- [PROBLEM DESCRIPTION] Each line of the listing where the string "down" appears is to be identified and copied.

━━ THE INPUT ━━

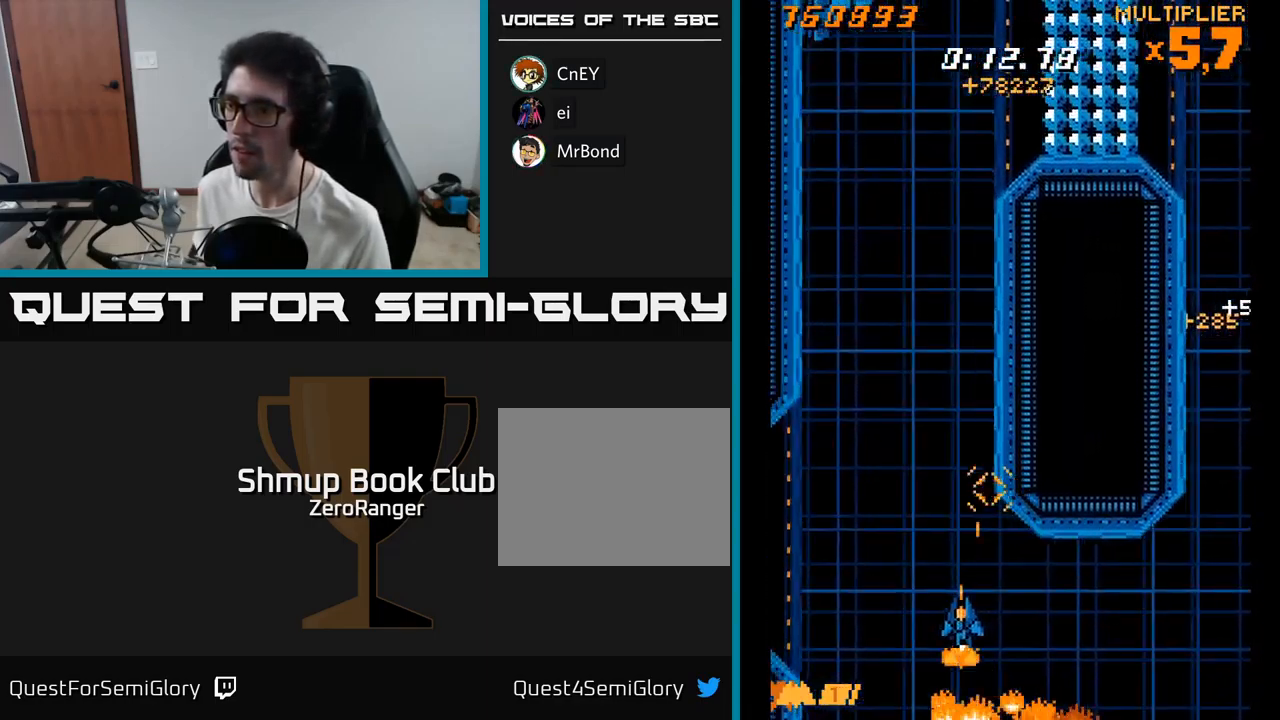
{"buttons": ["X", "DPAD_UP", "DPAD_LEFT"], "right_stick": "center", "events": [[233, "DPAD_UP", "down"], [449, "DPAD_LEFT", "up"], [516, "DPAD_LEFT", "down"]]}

━━━
━━ THE INPUT ━━

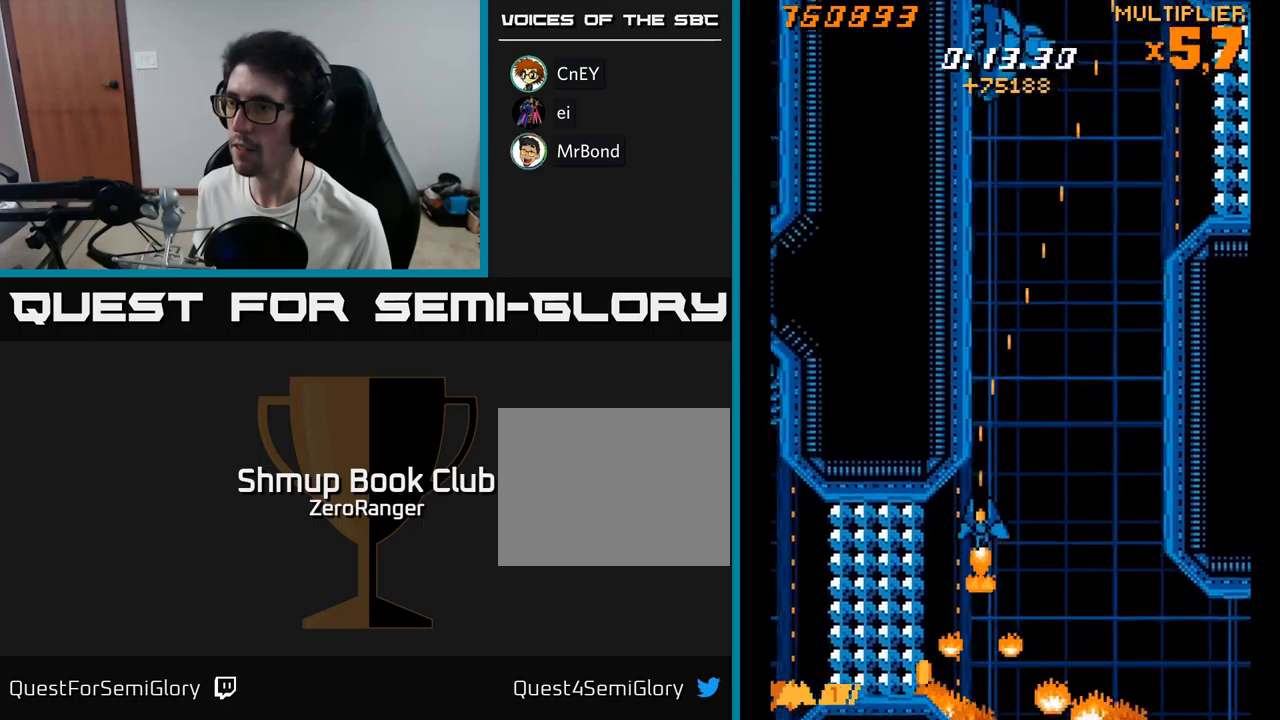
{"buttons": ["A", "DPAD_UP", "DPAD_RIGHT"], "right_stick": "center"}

━━━
━━ THE INPUT ━━

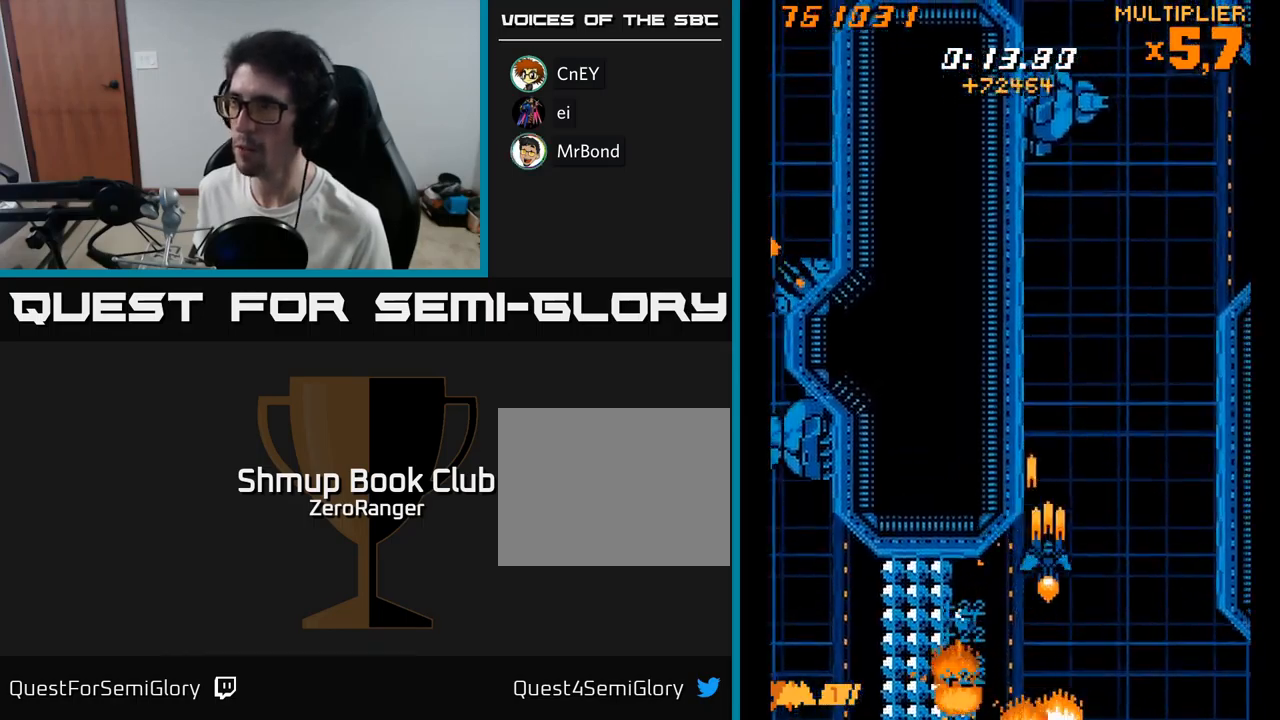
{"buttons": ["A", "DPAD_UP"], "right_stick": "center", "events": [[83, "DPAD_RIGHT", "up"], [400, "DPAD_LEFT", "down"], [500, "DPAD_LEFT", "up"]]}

━━━

- [FINISHED TASK]
{"buttons": ["X", "DPAD_UP", "DPAD_LEFT"], "right_stick": "center", "events": [[233, "DPAD_UP", "down"], [449, "DPAD_LEFT", "up"], [516, "DPAD_LEFT", "down"]]}
{"buttons": ["A", "DPAD_UP"], "right_stick": "center", "events": [[83, "DPAD_RIGHT", "up"], [400, "DPAD_LEFT", "down"], [500, "DPAD_LEFT", "up"]]}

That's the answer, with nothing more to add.